#### Problem requirements
Write out the lines as a numbered list, from the first line through the line that contains "344, 1534, 1127]", leaving out any blank lines.

#### Items
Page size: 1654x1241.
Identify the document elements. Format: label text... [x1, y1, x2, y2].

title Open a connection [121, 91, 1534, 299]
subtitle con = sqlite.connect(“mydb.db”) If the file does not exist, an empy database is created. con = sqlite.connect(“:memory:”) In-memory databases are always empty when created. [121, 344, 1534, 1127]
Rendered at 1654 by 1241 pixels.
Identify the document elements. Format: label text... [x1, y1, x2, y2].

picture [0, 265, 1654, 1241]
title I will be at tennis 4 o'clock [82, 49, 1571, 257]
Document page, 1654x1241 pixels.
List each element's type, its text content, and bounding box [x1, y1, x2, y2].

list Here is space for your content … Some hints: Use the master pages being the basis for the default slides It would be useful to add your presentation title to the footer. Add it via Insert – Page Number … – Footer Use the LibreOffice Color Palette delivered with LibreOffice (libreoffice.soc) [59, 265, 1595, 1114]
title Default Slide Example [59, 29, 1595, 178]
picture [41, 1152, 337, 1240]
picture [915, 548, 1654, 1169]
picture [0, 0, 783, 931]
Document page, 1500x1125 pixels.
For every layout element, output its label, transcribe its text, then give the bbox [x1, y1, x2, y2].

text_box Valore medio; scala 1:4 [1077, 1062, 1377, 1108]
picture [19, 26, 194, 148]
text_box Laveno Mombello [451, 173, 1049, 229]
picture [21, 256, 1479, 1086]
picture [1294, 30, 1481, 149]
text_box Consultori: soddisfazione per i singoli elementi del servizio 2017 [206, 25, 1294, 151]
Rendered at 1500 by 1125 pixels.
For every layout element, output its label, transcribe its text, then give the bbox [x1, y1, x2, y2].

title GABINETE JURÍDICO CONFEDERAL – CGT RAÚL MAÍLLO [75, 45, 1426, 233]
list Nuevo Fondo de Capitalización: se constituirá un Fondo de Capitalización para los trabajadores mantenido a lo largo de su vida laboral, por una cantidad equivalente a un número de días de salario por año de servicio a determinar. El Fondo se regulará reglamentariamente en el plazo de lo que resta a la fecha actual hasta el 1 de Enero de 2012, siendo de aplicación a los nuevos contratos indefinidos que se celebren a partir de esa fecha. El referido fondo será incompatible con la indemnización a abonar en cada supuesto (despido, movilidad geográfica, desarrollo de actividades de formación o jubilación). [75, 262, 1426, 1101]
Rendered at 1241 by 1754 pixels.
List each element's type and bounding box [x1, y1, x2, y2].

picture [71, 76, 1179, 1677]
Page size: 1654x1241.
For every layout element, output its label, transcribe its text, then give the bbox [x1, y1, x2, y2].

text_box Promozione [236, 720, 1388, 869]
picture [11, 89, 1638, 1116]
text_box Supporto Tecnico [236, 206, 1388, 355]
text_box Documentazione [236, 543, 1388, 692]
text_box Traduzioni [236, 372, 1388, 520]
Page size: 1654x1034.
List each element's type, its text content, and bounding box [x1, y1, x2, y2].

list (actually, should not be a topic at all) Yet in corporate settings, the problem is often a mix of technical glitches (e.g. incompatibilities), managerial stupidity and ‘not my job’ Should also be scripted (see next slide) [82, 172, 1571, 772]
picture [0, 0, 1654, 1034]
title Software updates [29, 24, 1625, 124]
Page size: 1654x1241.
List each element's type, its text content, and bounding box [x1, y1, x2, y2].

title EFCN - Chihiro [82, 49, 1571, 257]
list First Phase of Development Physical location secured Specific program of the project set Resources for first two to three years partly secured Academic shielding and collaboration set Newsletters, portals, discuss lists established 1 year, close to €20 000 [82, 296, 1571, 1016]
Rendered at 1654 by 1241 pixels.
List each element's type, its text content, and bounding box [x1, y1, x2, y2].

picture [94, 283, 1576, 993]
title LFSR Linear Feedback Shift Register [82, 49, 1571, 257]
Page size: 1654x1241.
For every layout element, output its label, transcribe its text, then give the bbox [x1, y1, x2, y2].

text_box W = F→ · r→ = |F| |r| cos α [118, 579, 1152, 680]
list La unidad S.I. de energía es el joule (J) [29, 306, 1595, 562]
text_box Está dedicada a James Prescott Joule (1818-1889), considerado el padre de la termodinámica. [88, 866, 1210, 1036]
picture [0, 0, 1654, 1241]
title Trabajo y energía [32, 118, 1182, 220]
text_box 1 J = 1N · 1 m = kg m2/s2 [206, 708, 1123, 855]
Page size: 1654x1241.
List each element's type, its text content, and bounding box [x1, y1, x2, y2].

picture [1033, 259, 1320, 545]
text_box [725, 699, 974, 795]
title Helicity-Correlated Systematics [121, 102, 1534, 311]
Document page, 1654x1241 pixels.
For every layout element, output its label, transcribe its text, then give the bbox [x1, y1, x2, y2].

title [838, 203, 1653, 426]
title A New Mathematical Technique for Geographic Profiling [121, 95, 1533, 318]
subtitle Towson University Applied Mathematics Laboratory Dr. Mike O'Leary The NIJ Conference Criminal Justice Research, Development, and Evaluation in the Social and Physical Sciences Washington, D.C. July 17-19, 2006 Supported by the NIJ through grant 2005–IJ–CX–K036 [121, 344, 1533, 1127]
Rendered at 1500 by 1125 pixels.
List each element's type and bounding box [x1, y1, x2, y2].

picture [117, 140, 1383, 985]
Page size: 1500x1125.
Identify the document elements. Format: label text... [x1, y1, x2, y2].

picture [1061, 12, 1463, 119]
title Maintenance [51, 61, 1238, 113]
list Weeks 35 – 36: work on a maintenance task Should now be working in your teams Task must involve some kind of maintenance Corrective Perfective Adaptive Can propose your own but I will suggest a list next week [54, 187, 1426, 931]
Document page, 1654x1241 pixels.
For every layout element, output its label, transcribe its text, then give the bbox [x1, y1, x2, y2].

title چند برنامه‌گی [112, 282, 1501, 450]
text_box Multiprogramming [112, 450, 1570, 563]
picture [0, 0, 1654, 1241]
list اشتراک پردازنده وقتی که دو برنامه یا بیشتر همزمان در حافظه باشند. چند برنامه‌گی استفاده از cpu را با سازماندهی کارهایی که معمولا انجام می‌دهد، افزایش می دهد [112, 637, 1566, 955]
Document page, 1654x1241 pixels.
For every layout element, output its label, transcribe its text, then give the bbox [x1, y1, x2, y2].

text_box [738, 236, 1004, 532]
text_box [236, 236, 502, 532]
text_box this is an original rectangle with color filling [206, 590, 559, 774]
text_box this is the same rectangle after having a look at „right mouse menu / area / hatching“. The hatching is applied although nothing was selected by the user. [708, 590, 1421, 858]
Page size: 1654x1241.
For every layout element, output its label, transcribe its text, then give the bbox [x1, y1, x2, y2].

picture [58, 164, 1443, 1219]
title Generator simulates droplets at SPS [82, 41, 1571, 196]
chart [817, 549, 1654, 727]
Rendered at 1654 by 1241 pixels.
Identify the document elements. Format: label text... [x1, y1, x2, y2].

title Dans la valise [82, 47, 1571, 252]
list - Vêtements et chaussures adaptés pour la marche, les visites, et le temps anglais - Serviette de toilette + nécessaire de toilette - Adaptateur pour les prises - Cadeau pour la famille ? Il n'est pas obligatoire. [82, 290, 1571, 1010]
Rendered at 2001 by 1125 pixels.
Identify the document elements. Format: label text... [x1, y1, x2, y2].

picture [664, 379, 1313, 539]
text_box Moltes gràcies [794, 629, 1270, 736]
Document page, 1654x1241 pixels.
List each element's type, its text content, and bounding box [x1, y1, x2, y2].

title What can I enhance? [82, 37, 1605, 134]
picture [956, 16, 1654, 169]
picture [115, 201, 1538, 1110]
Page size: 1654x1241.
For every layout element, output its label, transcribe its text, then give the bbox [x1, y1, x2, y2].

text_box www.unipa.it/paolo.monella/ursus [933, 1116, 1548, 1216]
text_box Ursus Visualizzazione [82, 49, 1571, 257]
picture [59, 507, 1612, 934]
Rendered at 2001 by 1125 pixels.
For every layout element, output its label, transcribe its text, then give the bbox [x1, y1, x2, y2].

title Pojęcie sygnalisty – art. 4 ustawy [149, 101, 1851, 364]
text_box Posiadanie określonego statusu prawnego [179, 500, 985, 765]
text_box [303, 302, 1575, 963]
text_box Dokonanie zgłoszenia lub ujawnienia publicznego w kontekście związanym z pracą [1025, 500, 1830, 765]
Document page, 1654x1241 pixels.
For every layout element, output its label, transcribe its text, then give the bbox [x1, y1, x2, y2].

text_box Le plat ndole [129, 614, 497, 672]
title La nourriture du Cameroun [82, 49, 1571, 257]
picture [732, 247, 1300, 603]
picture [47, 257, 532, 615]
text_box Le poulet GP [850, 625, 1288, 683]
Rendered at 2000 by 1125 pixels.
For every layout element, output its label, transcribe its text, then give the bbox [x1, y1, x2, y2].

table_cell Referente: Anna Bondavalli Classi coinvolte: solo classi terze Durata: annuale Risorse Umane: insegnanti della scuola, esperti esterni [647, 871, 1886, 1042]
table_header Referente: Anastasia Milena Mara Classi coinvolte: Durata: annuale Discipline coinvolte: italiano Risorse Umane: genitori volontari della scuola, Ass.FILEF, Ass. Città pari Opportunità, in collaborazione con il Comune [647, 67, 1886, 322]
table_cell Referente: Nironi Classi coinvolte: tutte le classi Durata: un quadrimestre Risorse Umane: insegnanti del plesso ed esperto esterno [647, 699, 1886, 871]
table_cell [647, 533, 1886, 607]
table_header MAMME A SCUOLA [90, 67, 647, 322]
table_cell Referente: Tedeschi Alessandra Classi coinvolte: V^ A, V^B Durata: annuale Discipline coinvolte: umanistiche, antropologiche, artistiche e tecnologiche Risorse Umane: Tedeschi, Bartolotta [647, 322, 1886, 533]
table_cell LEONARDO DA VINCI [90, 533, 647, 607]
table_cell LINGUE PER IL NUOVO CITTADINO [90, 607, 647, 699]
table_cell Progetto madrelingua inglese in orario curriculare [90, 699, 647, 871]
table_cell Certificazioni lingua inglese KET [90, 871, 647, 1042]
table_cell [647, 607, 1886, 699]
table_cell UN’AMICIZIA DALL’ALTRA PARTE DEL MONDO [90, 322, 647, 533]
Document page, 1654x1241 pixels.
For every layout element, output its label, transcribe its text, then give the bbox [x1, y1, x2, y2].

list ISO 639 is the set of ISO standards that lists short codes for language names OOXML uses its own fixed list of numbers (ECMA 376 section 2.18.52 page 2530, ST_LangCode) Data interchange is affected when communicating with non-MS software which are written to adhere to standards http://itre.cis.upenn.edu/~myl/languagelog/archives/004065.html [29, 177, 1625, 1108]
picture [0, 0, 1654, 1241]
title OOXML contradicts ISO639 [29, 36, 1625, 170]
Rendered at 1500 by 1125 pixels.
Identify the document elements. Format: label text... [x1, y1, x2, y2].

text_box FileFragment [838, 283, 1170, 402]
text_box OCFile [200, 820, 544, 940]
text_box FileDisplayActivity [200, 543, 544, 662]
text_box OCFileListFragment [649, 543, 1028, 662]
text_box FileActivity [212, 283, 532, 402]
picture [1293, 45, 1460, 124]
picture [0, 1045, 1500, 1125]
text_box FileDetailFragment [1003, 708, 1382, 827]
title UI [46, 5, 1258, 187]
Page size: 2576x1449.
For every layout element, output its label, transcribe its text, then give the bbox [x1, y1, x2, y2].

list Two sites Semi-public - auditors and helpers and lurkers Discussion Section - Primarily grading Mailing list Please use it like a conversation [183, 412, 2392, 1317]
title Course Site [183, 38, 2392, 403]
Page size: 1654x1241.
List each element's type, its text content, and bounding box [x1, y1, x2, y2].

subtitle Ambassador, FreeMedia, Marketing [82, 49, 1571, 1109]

#### Task result
1. Page size: 1654x1241.
2. Identify the document elements. Format: label text... [x1, y1, x2, y2].
3. title Open a connection [121, 91, 1534, 299]
4. subtitle con = sqlite.connect(“mydb.db”) If the file does not exist, an empy database is created. con = sqlite.connect(“:memory:”) In-memory databases are always empty when created. [121, 344, 1534, 1127]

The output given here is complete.